MATLAB: IIR Bandpass Filter – Numerical Precision Causing Instability

bandpassdigital signal processingfilterfilteringfiltfilthighpassiiriir filteringlowpassnumerical precisionpoles

I am using a Chebychev Type 2 Bandpass IIR filter to filter some audio data. I am using the filtfilt() command to compensate for the phase distortion introduced by the IIR filter. My low frequency cut-off of the bandpass is ~1% of the Fs/2 frequency, giving a number of poles very close to the 1+0j point in the z-plane, but none outside of the unit circle and hence isstable(bandpassFilter) returns true. See the pole and zero locations below:
However, when I implement the filter with y = filtfilt(bandpassFilter,y) I get a crazy output:
I suspect that this is due to numerical precision issues resulting from the filter coefficients being stored as floating-point values, causing some of the ~1+0j poles to move outside of the unit circle, or perhaps some kind of ill-conditioning?
Strangely, if I exactly mimic the bandpass filter in the frequency domain by applying a highpass followed by a lowpass Cheby2 IIR with filtfilt(), I get the stable output that I expect. I also get a stable output if instead of using filtfilt() I use filter() followed by flipud() twice. Hence, could the issue lie in the way filtfilt() handles data?
Cheers

Best Answer

The problem could be with the way you are designing the filter.
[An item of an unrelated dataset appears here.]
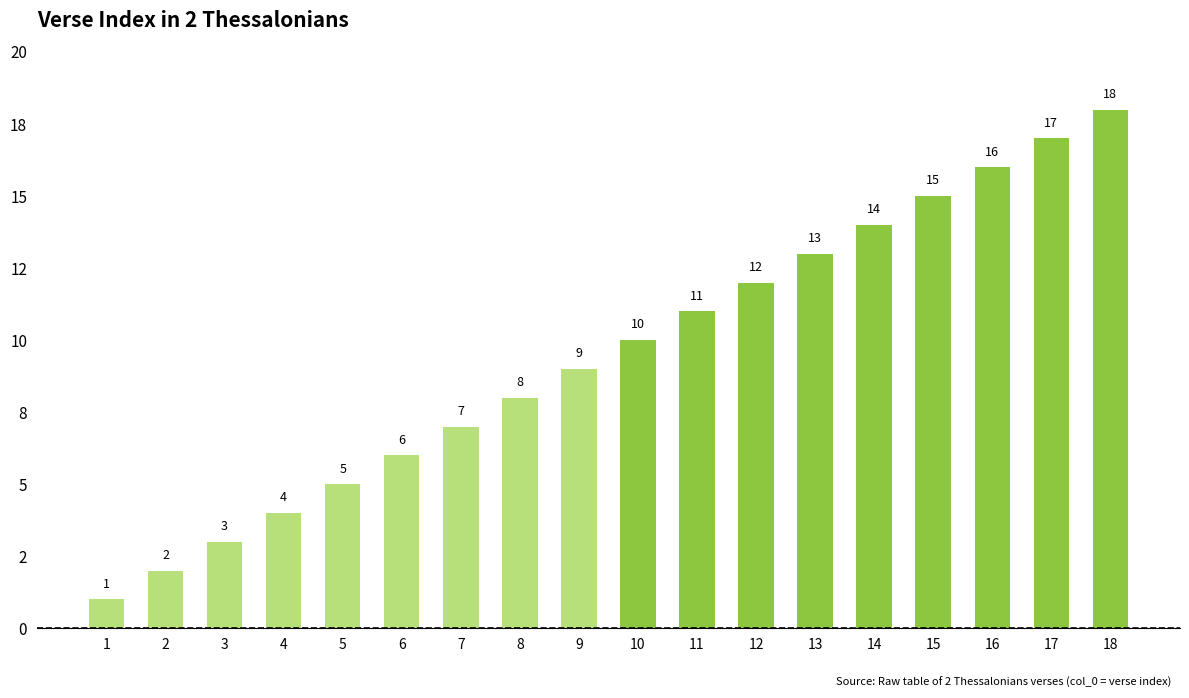

What is the maximum value shown in the chart?

18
Some functions are better than others (I prefer the ‘z,p,k’ rather than the transfer function form for the filter), and all need to be converted to second-order-section form for stability.
Try something like this:
Fs = 44100; % Sampling Frequency (Hz)
Fn = Fs/2; % Nyquist Frequency (Hz)
Wp = [5000 10000]/Fn; % Passband Frequency (Normalised)
Ws = [4990 10010]/Fn; % Stopband Frequency (Normalised)
Rp = 10; % Passband Ripple (dB)
Rs = 75; % Stopband Ripple (dB)
[n,Ws] = cheb2ord(Wp,Ws,Rp,Rs); % Filter Order
[z,p,k] = cheby2(n,Rs,Ws); % Filter Design
[sosbp,gbp] = zp2sos(z,p,k); % Convert To Second-Order-Section For Stability
figure(1)
freqz(sosbp, 2^16, Fs) % Filter Bode Plot
filtered_signal = filtfilt(sosbp, gbp, signal); % Filter Signal
I always use the freqz function to analyze the filter passband to be certain I am getting the result I want, and that the filter is stable.